Determine the number of lines in the data below that hold "where"; give nothing but that number.

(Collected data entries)
┄┄┄┄┄┄
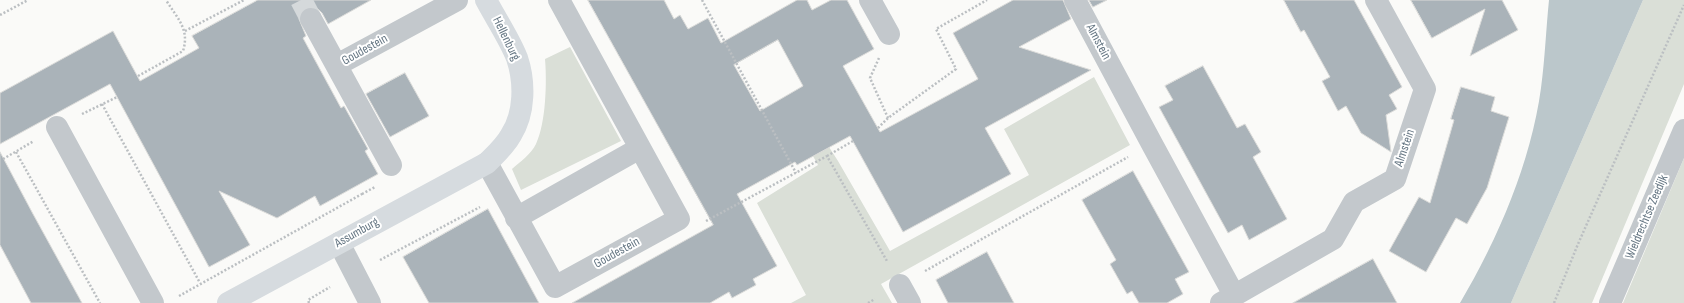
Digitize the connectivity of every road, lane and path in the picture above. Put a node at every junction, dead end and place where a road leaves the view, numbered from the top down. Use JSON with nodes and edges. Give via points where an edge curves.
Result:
{"nodes":[{"id":1,"x":28,"y":0,"type":"edge"},
{"id":2,"x":166,"y":0,"type":"edge"},
{"id":3,"x":244,"y":0,"type":"edge"},
{"id":4,"x":457,"y":0,"type":"edge"},
{"id":5,"x":486,"y":0,"type":"edge"},
{"id":6,"x":559,"y":0,"type":"edge"},
{"id":7,"x":702,"y":0,"type":"edge"},
{"id":8,"x":870,"y":0,"type":"edge"},
{"id":9,"x":987,"y":0,"type":"edge"},
{"id":10,"x":1075,"y":0,"type":"edge"},
{"id":11,"x":1376,"y":0,"type":"edge"},
{"id":12,"x":1684,"y":5,"type":"edge"},
{"id":13,"x":0,"y":16,"type":"edge"},
{"id":14,"x":311,"y":19,"type":"tunnel mouth"},
{"id":15,"x":185,"y":31,"type":"junction"},
{"id":16,"x":889,"y":34,"type":"joint"},
{"id":17,"x":337,"y":65,"type":"junction"},
{"id":18,"x":138,"y":76,"type":"dead end"},
{"id":19,"x":102,"y":104,"type":"dead end"},
{"id":20,"x":888,"y":118,"type":"junction"},
{"id":21,"x":56,"y":127,"type":"dead end"},
{"id":22,"x":878,"y":128,"type":"dead end"},
{"id":23,"x":1684,"y":130,"type":"edge"},
{"id":24,"x":853,"y":141,"type":"dead end"},
{"id":25,"x":1152,"y":144,"type":"junction"},
{"id":26,"x":640,"y":148,"type":"junction"},
{"id":27,"x":16,"y":152,"type":"dead end"},
{"id":28,"x":827,"y":156,"type":"junction"},
{"id":29,"x":487,"y":163,"type":"junction"},
{"id":30,"x":391,"y":165,"type":"dead end"},
{"id":31,"x":796,"y":173,"type":"junction"},
{"id":32,"x":362,"y":194,"type":"dead end"},
{"id":33,"x":504,"y":195,"type":"junction"},
{"id":34,"x":516,"y":218,"type":"junction"},
{"id":35,"x":678,"y":219,"type":"junction"},
{"id":36,"x":339,"y":243,"type":"junction"},
{"id":37,"x":354,"y":273,"type":"junction"},
{"id":38,"x":200,"y":283,"type":"junction"},
{"id":39,"x":905,"y":294,"type":"edge"},
{"id":40,"x":1228,"y":299,"type":"edge"},
{"id":41,"x":163,"y":301,"type":"edge"},
{"id":42,"x":100,"y":303,"type":"edge"},
{"id":43,"x":228,"y":303,"type":"edge"},
{"id":44,"x":309,"y":303,"type":"edge"},
{"id":45,"x":370,"y":303,"type":"edge"},
{"id":46,"x":868,"y":303,"type":"edge"},
{"id":47,"x":1554,"y":303,"type":"edge"},
{"id":48,"x":1610,"y":303,"type":"edge"}],
"edges":[{"from":1,"to":13,"type":"path"},
{"from":2,"to":15,"type":"path"},
{"from":3,"to":15,"type":"path"},
{"from":4,"to":17,"type":"street","name":"Goudestein"},
{"from":5,"to":29,"type":"street","name":"Hellenburg","via":[[516,56],[522,76],[523,96],[512,134],[501,150]]},
{"from":6,"to":26,"type":"street"},
{"from":7,"to":31,"type":"path"},
{"from":8,"to":16,"type":"street"},
{"from":9,"to":20,"type":"path","via":[[936,29],[956,68]]},
{"from":10,"to":25,"type":"street","name":"Almstein"},
{"from":11,"to":40,"type":"street","name":"Almstein","via":[[1425,90],[1395,179],[1354,202],[1333,239]]},
{"from":12,"to":47,"type":"path"},
{"from":14,"to":17,"type":"street","name":"Goudestein"},
{"from":15,"to":18,"type":"path","via":[[183,51]]},
{"from":16,"to":20,"type":"path","via":[[870,78]]},
{"from":17,"to":30,"type":"street","name":"Goudestein"},
{"from":19,"to":38,"type":"path"},
{"from":20,"to":22,"type":"path"},
{"from":21,"to":41,"type":"street"},
{"from":23,"to":48,"type":"street","name":"Wieldrechtse Zeedijk"},
{"from":24,"to":28,"type":"path"},
{"from":25,"to":39,"type":"path"},
{"from":25,"to":40,"type":"street","name":"Almstein"},
{"from":26,"to":34,"type":"street"},
{"from":26,"to":35,"type":"street"},
{"from":27,"to":42,"type":"path"},
{"from":28,"to":31,"type":"path"},
{"from":28,"to":39,"type":"path"},
{"from":29,"to":33,"type":"street","name":"Goudestein"},
{"from":29,"to":36,"type":"street","name":"Assumburg"},
{"from":31,"to":35,"type":"path","via":[[685,232]]},
{"from":32,"to":38,"type":"path"},
{"from":33,"to":34,"type":"street","name":"Goudestein"},
{"from":33,"to":37,"type":"path"},
{"from":34,"to":35,"type":"street","name":"Goudestein","via":[[555,287]]},
{"from":36,"to":37,"type":"street"},
{"from":36,"to":43,"type":"street","name":"Assumburg"},
{"from":37,"to":44,"type":"path","via":[[308,300]]},
{"from":37,"to":45,"type":"street"},
{"from":38,"to":41,"type":"path"},
{"from":39,"to":46,"type":"path"}]}
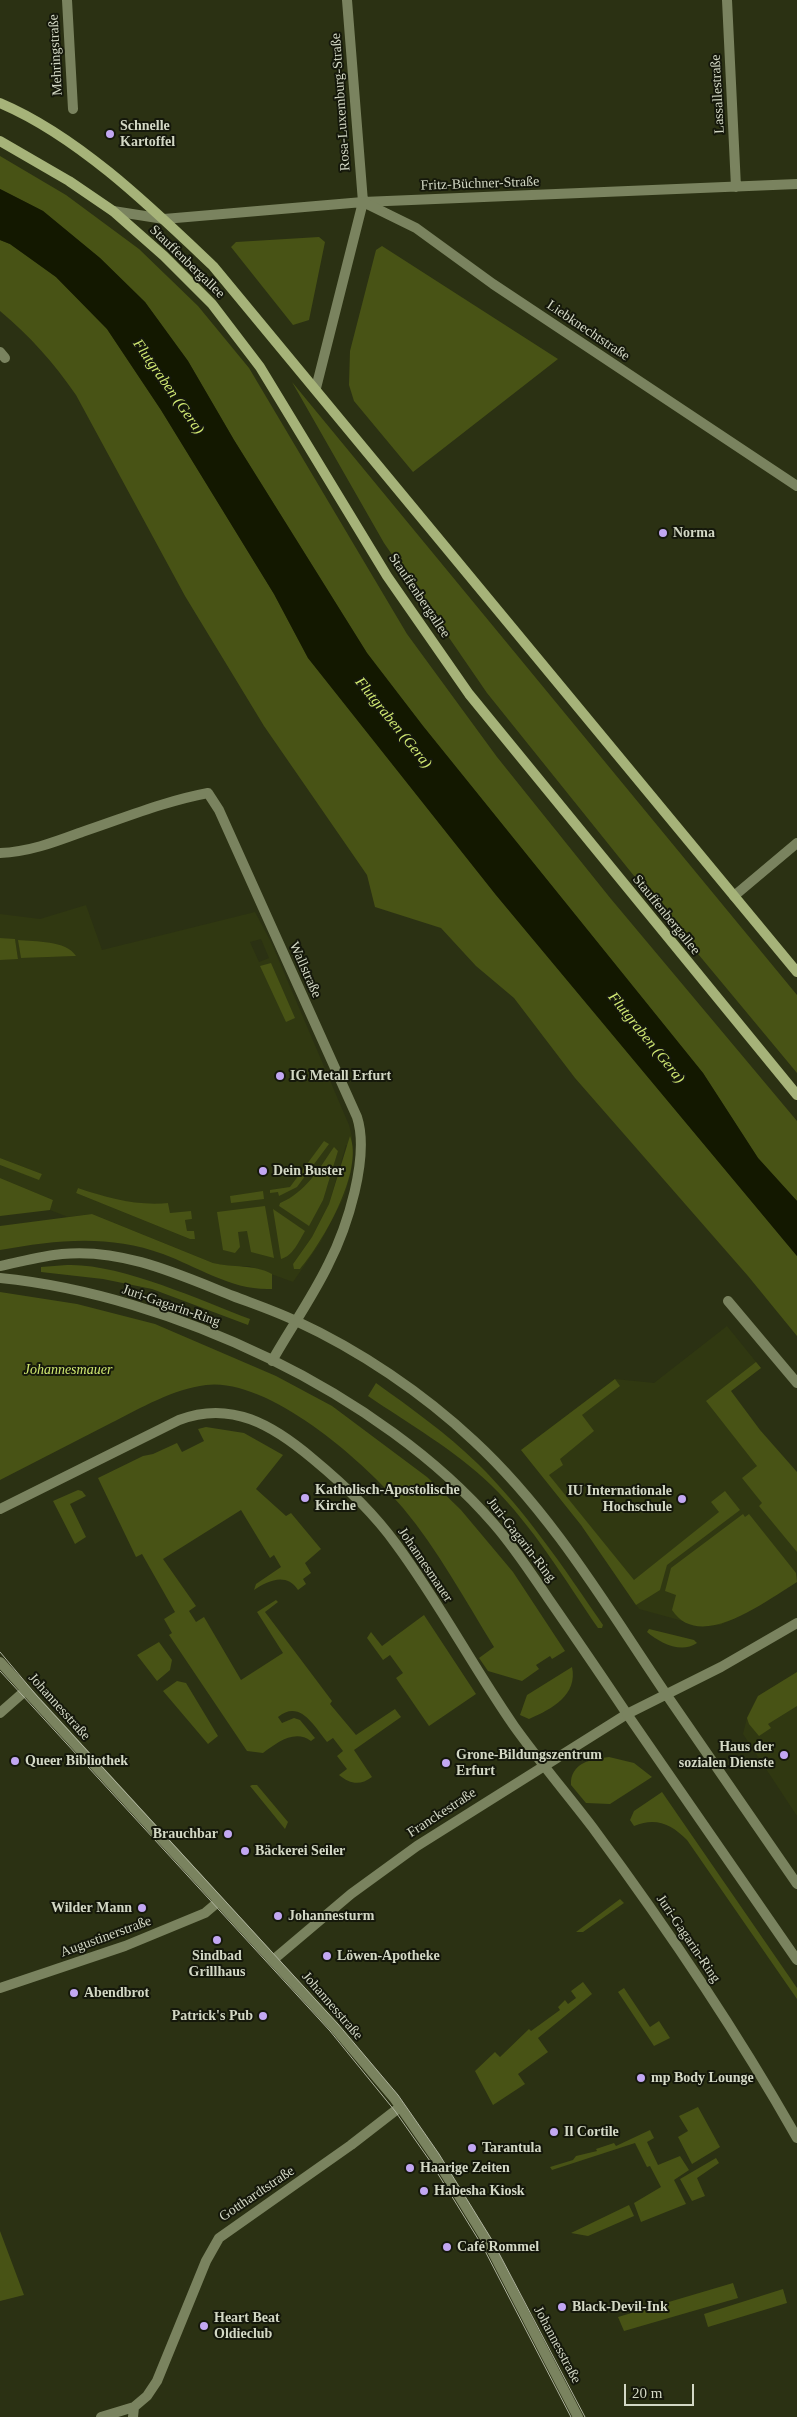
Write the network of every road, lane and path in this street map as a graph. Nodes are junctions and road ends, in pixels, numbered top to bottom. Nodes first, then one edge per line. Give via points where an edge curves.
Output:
1 (67, 0) edge
2 (347, 0) edge
3 (727, 0) edge
4 (0, 103) edge
5 (73, 109) dead end
6 (0, 141) edge
7 (797, 184) edge
8 (736, 187) junction
9 (363, 202) junction
10 (114, 212) junction
11 (164, 219) junction
12 (316, 388) junction
13 (797, 486) edge
14 (797, 843) edge
15 (0, 853) edge
16 (734, 896) junction
17 (797, 972) edge
18 (797, 1095) edge
19 (0, 1266) edge
20 (0, 1278) edge
21 (728, 1301) dead end
22 (295, 1320) junction
23 (272, 1361) junction
24 (797, 1383) edge
25 (0, 1508) edge
26 (797, 1623) edge
27 (0, 1662) edge
28 (26, 1691) junction
29 (666, 1694) junction
30 (0, 1713) edge
31 (627, 1714) junction
32 (543, 1764) junction
33 (797, 1884) edge
34 (218, 1902) junction
35 (273, 1960) junction
36 (797, 1960) edge
37 (0, 1988) edge
38 (400, 2107) junction
39 (797, 2138) edge
40 (133, 2412) edge
41 (101, 2417) edge
42 (578, 2417) edge

1 - 5 street, Mehringstraße
2 - 9 street, Rosa-Luxemburg-Straße
3 - 8 street, Lassallestraße
4 - 11 main road, Stauffenbergallee via 20,111 83,152
6 - 10 main road, Stauffenbergallee via 69,181
7 - 8 street, Fritz-Büchner-Straße
8 - 9 street, Fritz-Büchner-Straße
9 - 11 street, Fritz-Büchner-Straße
9 - 12 street, Rosa-Luxemburg-Straße
9 - 13 street, Liebknechtstraße via 416,228 493,284
10 - 11 street, Fritz-Büchner-Straße
10 - 18 main road, Stauffenbergallee via 164,256 218,312 260,367 388,576 469,694
11 - 12 main road, Stauffenbergallee via 213,266
12 - 16 main road, Stauffenbergallee
14 - 16 street
15 - 22 street, Wallstraße via 51,844 178,798 208,793 219,810 360,1126 359,1160 346,1216 328,1265
16 - 17 main road, Stauffenbergallee
19 - 22 street via 63,1254 124,1257
20 - 23 street, Juri-Gagarin-Ring via 66,1288 150,1311 214,1334
21 - 24 street
22 - 23 street, Wallstraße
22 - 29 street via 379,1368 456,1425 492,1458 561,1540
23 - 31 street, Juri-Gagarin-Ring via 346,1400 378,1421 466,1494 518,1554
25 - 32 street, Johannesmauer via 192,1415 231,1413 264,1426 314,1459 395,1542 472,1664
26 - 29 street, Franckestraße
27 - 28 street, Johannesstraße
28 - 30 street
28 - 34 street, Johannesstraße
29 - 31 street, Franckestraße
29 - 33 street
31 - 32 street, Franckestraße
31 - 36 street, Juri-Gagarin-Ring
32 - 35 street, Franckestraße via 408,1852 351,1894
32 - 39 street, Juri-Gagarin-Ring via 593,1828 690,1966
34 - 35 street, Johannesstraße
34 - 37 street, Augustinerstraße via 205,1913 125,1946
35 - 38 street, Johannesstraße
38 - 40 street, Gotthardtstraße via 352,2146 219,2238 206,2261 157,2381
38 - 42 street, Johannesstraße via 488,2243
40 - 41 street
┄┄┄┄┄┄
= Solution =
2